Task material =
○ ○ ○ ○ ○ ○ ○

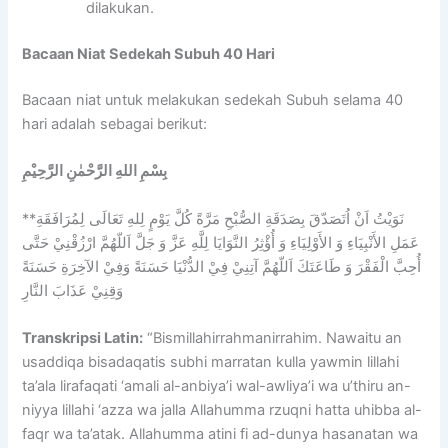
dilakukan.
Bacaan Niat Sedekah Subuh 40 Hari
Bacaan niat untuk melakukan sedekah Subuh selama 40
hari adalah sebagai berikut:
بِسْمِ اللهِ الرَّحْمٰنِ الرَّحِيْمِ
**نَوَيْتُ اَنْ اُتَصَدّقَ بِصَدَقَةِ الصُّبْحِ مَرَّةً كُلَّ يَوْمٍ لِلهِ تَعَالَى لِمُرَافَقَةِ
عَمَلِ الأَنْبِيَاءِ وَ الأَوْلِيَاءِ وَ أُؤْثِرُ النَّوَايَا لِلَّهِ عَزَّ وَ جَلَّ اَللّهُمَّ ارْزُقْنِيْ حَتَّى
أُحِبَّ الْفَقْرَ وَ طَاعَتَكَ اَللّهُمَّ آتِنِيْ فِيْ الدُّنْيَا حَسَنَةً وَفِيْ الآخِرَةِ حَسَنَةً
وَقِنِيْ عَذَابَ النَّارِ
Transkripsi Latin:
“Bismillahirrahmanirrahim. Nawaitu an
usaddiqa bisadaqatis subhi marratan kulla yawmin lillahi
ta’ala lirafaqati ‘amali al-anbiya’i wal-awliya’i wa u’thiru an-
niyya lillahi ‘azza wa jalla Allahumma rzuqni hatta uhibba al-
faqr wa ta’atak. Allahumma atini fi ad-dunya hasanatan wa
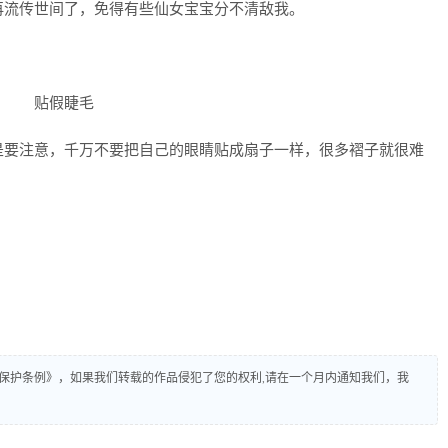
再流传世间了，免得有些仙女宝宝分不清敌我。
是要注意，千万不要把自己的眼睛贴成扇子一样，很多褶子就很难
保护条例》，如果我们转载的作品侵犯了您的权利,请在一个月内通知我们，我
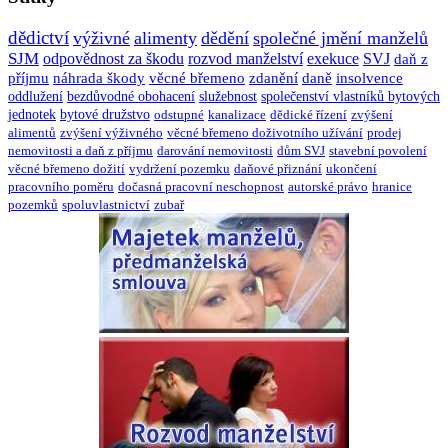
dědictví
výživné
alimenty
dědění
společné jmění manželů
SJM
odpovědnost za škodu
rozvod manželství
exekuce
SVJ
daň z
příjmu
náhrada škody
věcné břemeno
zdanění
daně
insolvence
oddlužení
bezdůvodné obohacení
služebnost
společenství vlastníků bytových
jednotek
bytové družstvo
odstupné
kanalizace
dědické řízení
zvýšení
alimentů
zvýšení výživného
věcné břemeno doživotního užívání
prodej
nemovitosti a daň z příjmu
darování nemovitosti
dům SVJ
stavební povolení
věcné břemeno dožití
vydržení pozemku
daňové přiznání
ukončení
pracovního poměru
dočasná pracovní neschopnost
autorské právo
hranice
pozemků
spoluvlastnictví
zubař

○ ○ ○ ○ ○ ○ ○

The task = Select each line of the entries that contains the word "Allahumma", matching case exactly.

Finished exercise =
niyya lillahi ‘azza wa jalla Allahumma rzuqni hatta uhibba al-
faqr wa ta’atak. Allahumma atini fi ad-dunya hasanatan wa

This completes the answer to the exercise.